Comment Paul Fabra critique Marx - Pierre Rimbert

Pierre Rimbert Paul Fabra David Ricardo Pierro Sraffa
Subtitle of the English translation of Paul Fabra's book.

A detailed and levelheaded rebuttal to Paul Fabra's 'Capitalism versus anti-capitalism: the triumph of Ricardian over Marxist political economy' (1993, p. 345).

Submitted by Noa Rodman on May 27, 2016

'Covering every major theme of modern economics: from the "labor market" to the "gold standard," Fabra aims to show that the classical theories of Ricardo prevail over the more recent doctrines of both Marx and Keynes.'

The later French prime minister Raymond Barre gave a positive review of Fabra's book. Paul Fabra was a leading journalist on international monetary and economic questions at the time.

Fabra's book appeared originally in French as L'Anticapitalisme: Essai de réhabilitation de l'économie politique (1974, first ed.). The English translation is partly accessible online via Google Books.

My purpose is simply to show that there is no logical reason why the labor theory of value should not be adopted.

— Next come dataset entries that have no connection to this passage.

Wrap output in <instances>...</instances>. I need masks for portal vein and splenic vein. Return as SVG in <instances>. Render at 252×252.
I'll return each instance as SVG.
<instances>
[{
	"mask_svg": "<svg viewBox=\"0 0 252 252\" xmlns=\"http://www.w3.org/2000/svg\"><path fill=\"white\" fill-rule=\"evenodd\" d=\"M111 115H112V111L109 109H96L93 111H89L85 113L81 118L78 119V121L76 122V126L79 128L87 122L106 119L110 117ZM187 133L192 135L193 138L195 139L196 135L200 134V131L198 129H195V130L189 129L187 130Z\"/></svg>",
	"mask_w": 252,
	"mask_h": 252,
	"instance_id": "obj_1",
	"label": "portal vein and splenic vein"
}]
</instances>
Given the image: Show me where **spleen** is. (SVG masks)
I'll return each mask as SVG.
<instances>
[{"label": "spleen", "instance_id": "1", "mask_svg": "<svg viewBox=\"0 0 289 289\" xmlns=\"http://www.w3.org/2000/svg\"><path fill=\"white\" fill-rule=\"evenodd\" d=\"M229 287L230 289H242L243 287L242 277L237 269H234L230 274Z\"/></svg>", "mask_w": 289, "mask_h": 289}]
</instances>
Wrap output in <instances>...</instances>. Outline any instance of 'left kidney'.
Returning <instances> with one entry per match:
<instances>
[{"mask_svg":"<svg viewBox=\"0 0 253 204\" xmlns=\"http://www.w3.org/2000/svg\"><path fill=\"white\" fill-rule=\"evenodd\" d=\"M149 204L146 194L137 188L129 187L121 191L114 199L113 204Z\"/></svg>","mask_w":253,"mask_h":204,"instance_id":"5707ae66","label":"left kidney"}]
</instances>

Sraffa, despite being the leading authority on Ricardo, seems to have been unable to formulate clearly the exchange mechanism and the meaning of the labor theory of value as understood by Ricardo. Even so, the intuition that "labor" as such does not enter into the exchange circuit is implicit in the title. .... Despite his immense merit, Sraffa has indeed come no further than a "prelude" to the "critique of political economy," since he too continues to regard the quantity of labor as a commodity.

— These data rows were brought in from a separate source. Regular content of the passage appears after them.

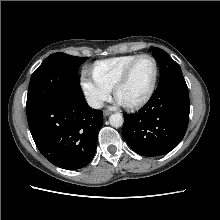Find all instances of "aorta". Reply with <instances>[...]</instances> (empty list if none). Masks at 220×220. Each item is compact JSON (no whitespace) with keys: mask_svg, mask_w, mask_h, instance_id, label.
I'll return each mask as SVG.
<instances>
[{"mask_svg":"<svg viewBox=\"0 0 220 220\" xmlns=\"http://www.w3.org/2000/svg\"><path fill=\"white\" fill-rule=\"evenodd\" d=\"M123 121H124L123 116L119 113L112 114L109 117L110 125L115 127V128L121 127L123 125Z\"/></svg>","mask_w":220,"mask_h":220,"instance_id":"762f6f07","label":"aorta"}]
</instances>
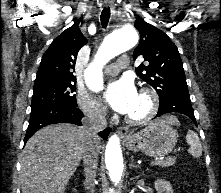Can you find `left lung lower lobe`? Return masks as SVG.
<instances>
[{"label": "left lung lower lobe", "mask_w": 221, "mask_h": 193, "mask_svg": "<svg viewBox=\"0 0 221 193\" xmlns=\"http://www.w3.org/2000/svg\"><path fill=\"white\" fill-rule=\"evenodd\" d=\"M171 112L184 114L196 124L189 93L180 92L160 103L156 117Z\"/></svg>", "instance_id": "0a47b994"}]
</instances>
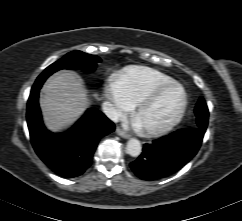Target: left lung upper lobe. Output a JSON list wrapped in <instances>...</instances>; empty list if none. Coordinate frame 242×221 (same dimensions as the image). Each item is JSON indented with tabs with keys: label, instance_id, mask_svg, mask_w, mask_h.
I'll return each instance as SVG.
<instances>
[{
	"label": "left lung upper lobe",
	"instance_id": "obj_1",
	"mask_svg": "<svg viewBox=\"0 0 242 221\" xmlns=\"http://www.w3.org/2000/svg\"><path fill=\"white\" fill-rule=\"evenodd\" d=\"M195 115L197 118L196 122L198 127L207 126L209 112L203 98H200L196 105Z\"/></svg>",
	"mask_w": 242,
	"mask_h": 221
}]
</instances>
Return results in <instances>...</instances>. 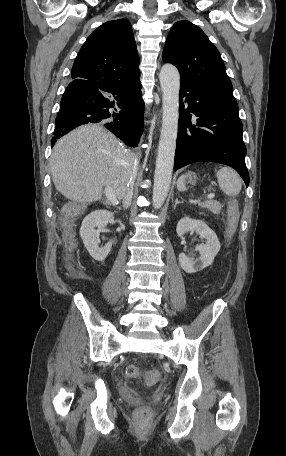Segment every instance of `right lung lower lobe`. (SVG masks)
Returning <instances> with one entry per match:
<instances>
[{
  "mask_svg": "<svg viewBox=\"0 0 286 456\" xmlns=\"http://www.w3.org/2000/svg\"><path fill=\"white\" fill-rule=\"evenodd\" d=\"M143 114L139 78L110 88L74 79L62 96L51 146L80 125L101 123L126 145L136 147L143 132Z\"/></svg>",
  "mask_w": 286,
  "mask_h": 456,
  "instance_id": "98d812e1",
  "label": "right lung lower lobe"
}]
</instances>
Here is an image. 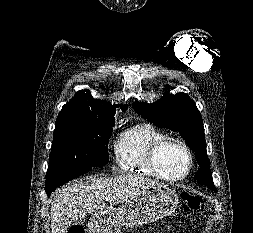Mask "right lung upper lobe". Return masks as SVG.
<instances>
[{"label":"right lung upper lobe","mask_w":253,"mask_h":233,"mask_svg":"<svg viewBox=\"0 0 253 233\" xmlns=\"http://www.w3.org/2000/svg\"><path fill=\"white\" fill-rule=\"evenodd\" d=\"M115 107H120L122 111H125L128 106L111 105L105 100L93 99L89 90H81L63 106L60 114H82L107 118L113 117L115 114Z\"/></svg>","instance_id":"1"}]
</instances>
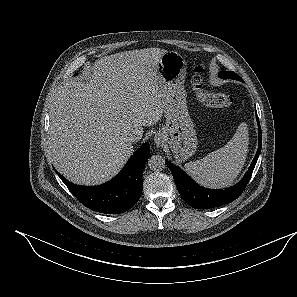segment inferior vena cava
<instances>
[{
  "label": "inferior vena cava",
  "mask_w": 297,
  "mask_h": 297,
  "mask_svg": "<svg viewBox=\"0 0 297 297\" xmlns=\"http://www.w3.org/2000/svg\"><path fill=\"white\" fill-rule=\"evenodd\" d=\"M141 137H142L141 131H139L138 129H133L130 132H128L126 139L127 141L133 143V142L139 141Z\"/></svg>",
  "instance_id": "602c4592"
}]
</instances>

It is a very confused book.

The response from the Marxist side came from one of the, no doubt rare, Marxist theoreticians still within the French socialist party:

Comment M. Paul Fabra critique Marx, (with a preface by former Socialist prime minister Guy Mollet), Paris, p. 103. Supplément à l'Ours n° 62 (Cahier & Revue de l'Ours), août-septembre 1975. See attached file.

Pierre Rimbert (born Carlo Torielli), 1909–91, expelled from the French communist party in 1932, joined the SFIO in 1934, where he was on the left-wing. He wrote several introductions to Marx's Capital: Pour bien comprendre le Capital de Marx, 1981 and Du Capital de Marx au socialisme, 1988.